Robert –

Thanx for your input.

Note that one of the suggestions in 
https://datatracker.ietf.org/doc/draft-ginsberg-lsr-isis-flooding-scale/  is to 
prioritize the reception of SNPs over LSPs so that we are less likely to drop 
ACKs.
It is not clear to me why you think SNP generation would be an issue.
Once a received LSP is processed one of the outputs is to set a per interface 
flag indicating that an ACK (PSNP) needs to be sent (SSN flag). Implementations 
usually implement some small delay so that multiple ACKs can be sent in a 
single PSNP – but I do not see why this should be viewed as a bottleneck.

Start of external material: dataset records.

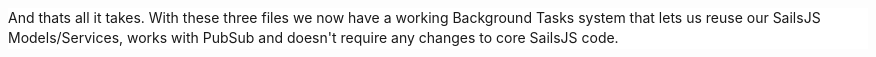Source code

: And thats all it takes. With these three files we now have a working Background Tasks system that lets us reuse our SailsJS Models/Services, works with PubSub and doesn't require any changes to core SailsJS code.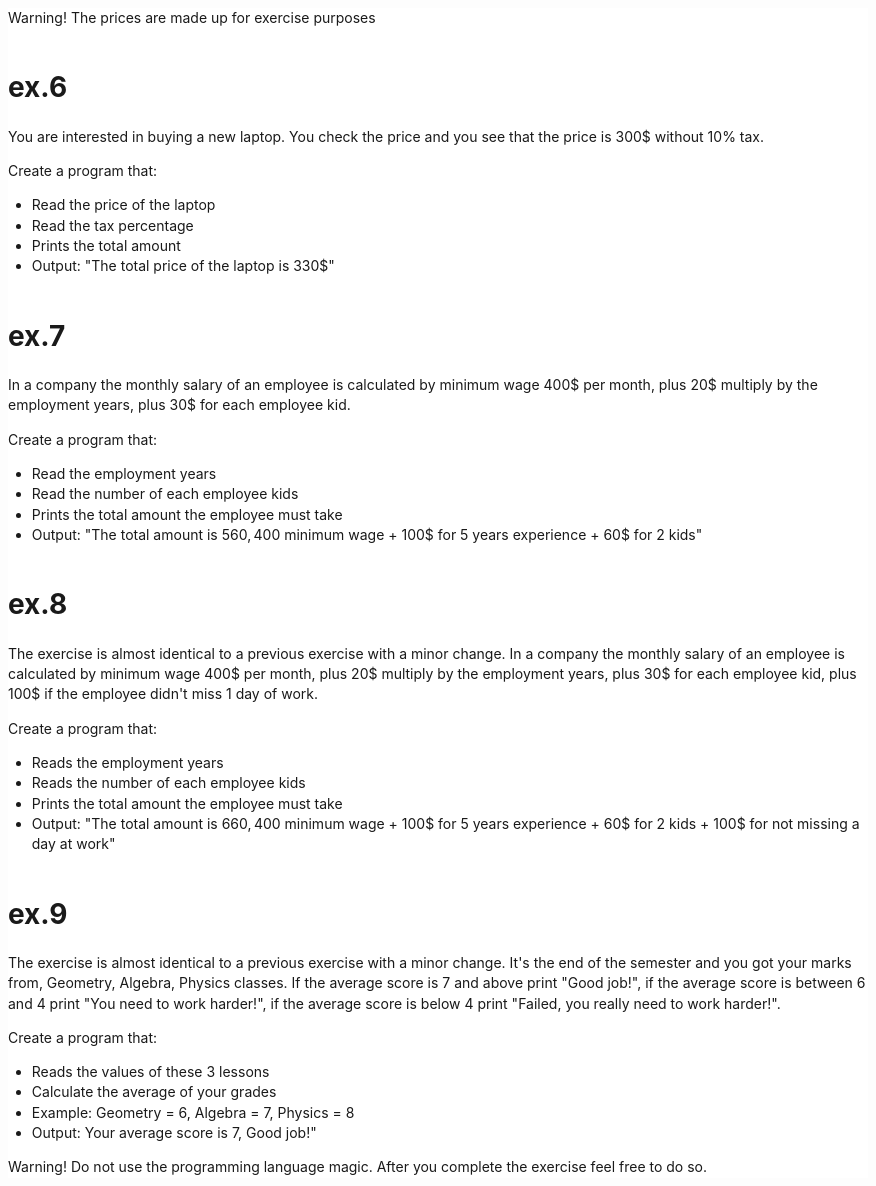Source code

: Warning! Τhe prices are made up for exercise purposes

# ex.6
You are interested in buying a new laptop. You check the price and you see that the price is 300$ without 10% tax.

Create a program that:
* Read the price of the laptop
* Read the tax percentage
* Prints the total amount
* Output: "The total price of the laptop is 330$"

# ex.7
In a company the monthly salary of an employee is calculated by minimum wage 400$ per month, plus 20$ multiply by the employment years, plus 30$ for each employee kid.

Create a program that:
* Read the employment years
* Read the number of each employee kids
* Prints the total amount the employee must take
* Output: "The total amount is 560$, 400$ minimum wage + 100$ for 5 years experience + 60$ for 2 kids"

# ex.8
The exercise is almost identical to a previous exercise with a minor change. In a company the monthly salary of an employee is calculated by minimum wage 400$ per month, plus 20$ multiply by the employment years, plus 30$ for each employee kid, plus 100$ if the employee didn't miss 1 day of work.

Create a program that:
* Reads the employment years
* Reads the number of each employee kids
* Prints the total amount the employee must take
* Output: "The total amount is 660$, 400$ minimum wage + 100$ for 5 years experience + 60$ for 2 kids + 100$ for not missing a day at work"

# ex.9
The exercise is almost identical to a previous exercise with a minor change. It's the end of the semester and you got your marks from, Geometry, Algebra, Physics classes. If the average score is 7 and above print "Good job!", if the average score is between 6 and 4 print "You need to work harder!", if the average score is below 4 print "Failed, you really need to work harder!".

Create a program that:
* Reads the values of these 3 lessons
* Calculate the average of your grades
* Example: Geometry = 6, Algebra = 7, Physics = 8
* Output: Your average score is 7, Good job!"

Warning! Do not use the programming language magic. After you complete the exercise feel free to do so.
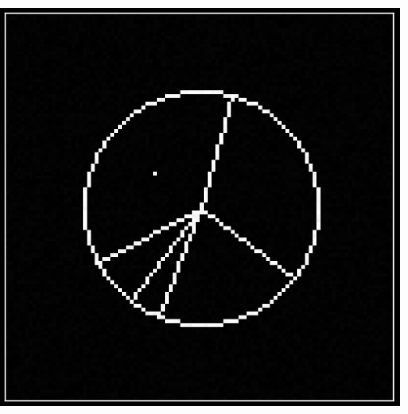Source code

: <img src='cleveland_mcgill/piechart.png' class='myimg' style='position:fixed;top:100px;left:0px;z-index:0;width:400px'>
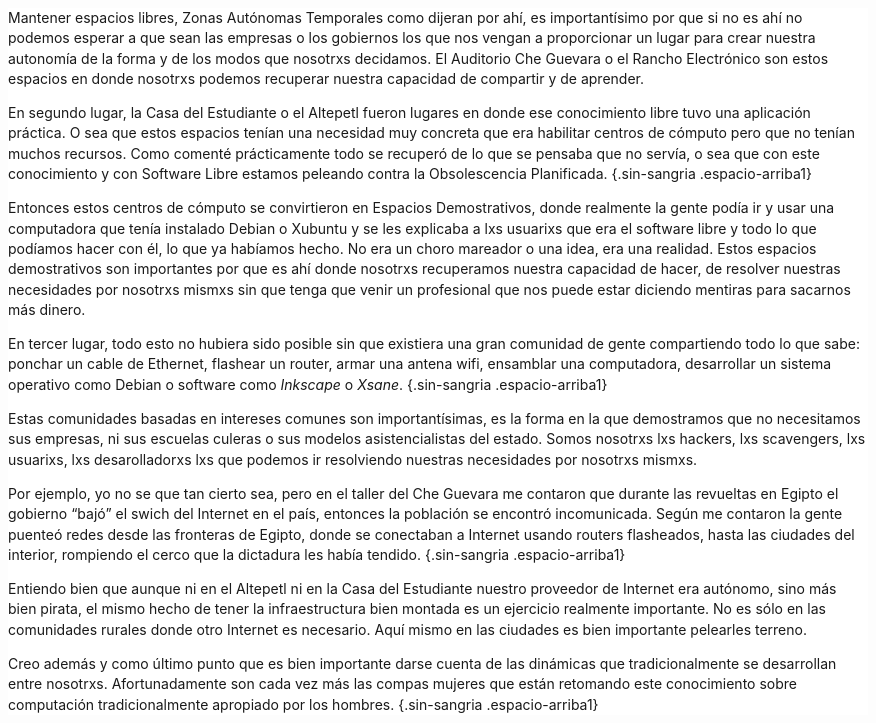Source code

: Mantener espacios libres, Zonas Autónomas Temporales como dijeran por
ahí, es importantísimo por que si no es ahí no podemos esperar a que
sean las empresas o los gobiernos los que nos vengan a proporcionar un
lugar para crear nuestra autonomía de la forma y de los modos que
nosotrxs decidamos. El Auditorio Che Guevara o el Rancho Electrónico son
estos espacios en donde nosotrxs podemos recuperar nuestra capacidad de
compartir y de aprender.

En segundo lugar, la Casa del Estudiante o el Altepetl fueron lugares en
donde ese conocimiento libre tuvo una aplicación práctica. O sea que
estos espacios tenían una necesidad muy concreta que era habilitar
centros de cómputo pero que no tenían muchos recursos. Como comenté
prácticamente todo se recuperó de lo que se pensaba que no servía, o sea
que con este conocimiento y con Software Libre estamos peleando contra
la Obsolescencia Planificada. {.sin-sangria .espacio-arriba1}

Entonces estos centros de cómputo se convirtieron en Espacios
Demostrativos, donde realmente la gente podía ir y usar una computadora
que tenía instalado Debian o Xubuntu y se les explicaba a lxs usuarixs
que era el software libre y todo lo que podíamos hacer con él, lo que ya
habíamos hecho. No era un choro mareador o una idea, era una realidad.
Estos espacios demostrativos son importantes por que es ahí donde
nosotrxs recuperamos nuestra capacidad de hacer, de resolver nuestras
necesidades por nosotrxs mismxs sin que tenga que venir un profesional
que nos puede estar diciendo mentiras para sacarnos más dinero.

En tercer lugar, todo esto no hubiera sido posible sin que existiera una
gran comunidad de gente compartiendo todo lo que sabe: ponchar un cable
de Ethernet, flashear un router, armar una antena wifi, ensamblar una
computadora, desarrollar un sistema operativo como Debian o software
como *Inkscape* o *Xsane*. {.sin-sangria .espacio-arriba1}

Estas comunidades basadas en intereses comunes son importantísimas, es
la forma en la que demostramos que no necesitamos sus empresas, ni sus
escuelas culeras o sus modelos asistencialistas del estado. Somos
nosotrxs lxs hackers, lxs scavengers, lxs usuarixs, lxs desarolladorxs
lxs que podemos ir resolviendo nuestras necesidades por nosotrxs mismxs.

Por ejemplo, yo no se que tan cierto sea, pero en el taller del Che
Guevara me contaron que durante las revueltas en Egipto el gobierno
“bajó” el swich del Internet en el país, entonces la población se
encontró incomunicada. Según me contaron la gente puenteó redes desde
las fronteras de Egipto, donde se conectaban a Internet usando routers
flasheados, hasta las ciudades del interior, rompiendo el cerco que la
dictadura les había tendido. {.sin-sangria .espacio-arriba1}

Entiendo bien que aunque ni en el Altepetl ni en la Casa del Estudiante
nuestro proveedor de Internet era autónomo, sino más bien pirata, el
mismo hecho de tener la infraestructura bien montada es un ejercicio
realmente importante. No es sólo en las comunidades rurales donde otro
Internet es necesario. Aquí mismo en las ciudades es bien importante
pelearles terreno.

Creo además y como último punto que es bien importante darse cuenta de
las dinámicas que tradicionalmente se desarrollan entre nosotrxs.
Afortunadamente son cada vez más las compas mujeres que están retomando
este conocimiento sobre computación tradicionalmente apropiado por los
hombres. {.sin-sangria .espacio-arriba1}
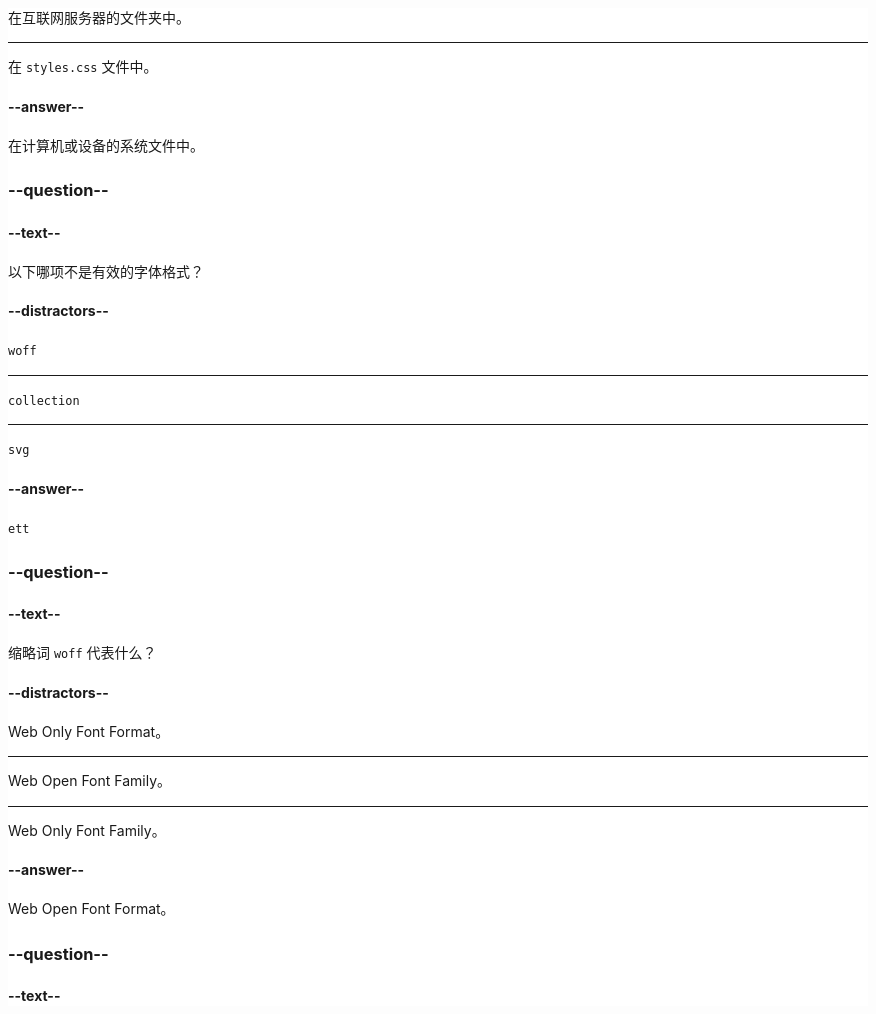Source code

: 在互联网服务器的文件夹中。

---

在 `styles.css` 文件中。

#### --answer--

在计算机或设备的系统文件中。

### --question--

#### --text--

以下哪项不是有效的字体格式？

#### --distractors--

`woff`

---

`collection`

---

`svg`

#### --answer--

`ett`

### --question--

#### --text--

缩略词 `woff` 代表什么？

#### --distractors--

Web Only Font Format。

---

Web Open Font Family。

---

Web Only Font Family。

#### --answer--

Web Open Font Format。

### --question--

#### --text--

If your concern is that we need to emphasize the importance of sending timely 
ACKs, I think we could look at text that makes that point.

   Les


From: Lsr <lsr-boun...@ietf.org> On Behalf Of Robert Raszuk
Sent: Wednesday, February 19, 2020 1:07 AM
To: Les Ginsberg (ginsberg) <ginsb...@cisco.com>
Cc: lsr@ietf.org
Subject: Re: [Lsr] Flow Control Discussion for IS-IS Flooding Speed

Hi Les & all,

Watching this discussion I would like to state that IMO going with transmitter 
based rate limiting (I would not call it flow control) is much easier option to 
deploy and operate. It also has no dependency across other side of p2p adj 
which is a very important factor. The only issue here is if generation of 
[P|C]SNPs is fast enough.

Receiver based flow control is simple in flow theory however I have a feeling 
that if we are to go that path we would be much better to actually run ISIS 
flooding over DC-TCP and avoid reinventing the wheel.

Thx,
Robert.

On Wed, Feb 19, 2020 at 3:26 AM Les Ginsberg (ginsberg) 
<ginsb...@cisco.com<mailto:ginsb...@cisco.com>> wrote:
Two recent drafts advocate for the use of faster LSP flooding speeds in IS-IS:

https://datatracker.ietf.org/doc/draft-decraene-lsr-isis-flooding-speed/
https://datatracker.ietf.org/doc/draft-ginsberg-lsr-isis-flooding-scale/

There is strong agreement on two key points:

1)Modern networks require much faster flooding speeds than are commonly in use 
today

2)To deploy faster flooding speeds safely some form of flow control is needed

The key point of contention between the two drafts is how flow control should 
be implemented.

https://datatracker.ietf.org/doc/draft-decraene-lsr-isis-flooding-speed/ 
advocates for a receiver based flow control where the receiver advertises in 
hellos the parameters which indicate the rate/burst size which the receiver is 
capable of supporting on the interface. Senders are required to limit the rate 
of LSP transmission on that interface in accordance with the values advertised 
by the receiver.

https://datatracker.ietf.org/doc/draft-ginsberg-lsr-isis-flooding-scale/  
advocates for a transmit based flow control where the transmitter monitors the 
number of unacknowledged LSPs sent on each interface and implements a backoff 
algorithm to slow the rate of sending LSPs based on the length of the per 
interface unacknowledged queue.

While other differences between the two drafts exist, it is fair to say that if 
agreement could be reached on the form of flow control  then it is likely other 
issues could be resolved easily.

This email starts the discussion regarding the flow control issue.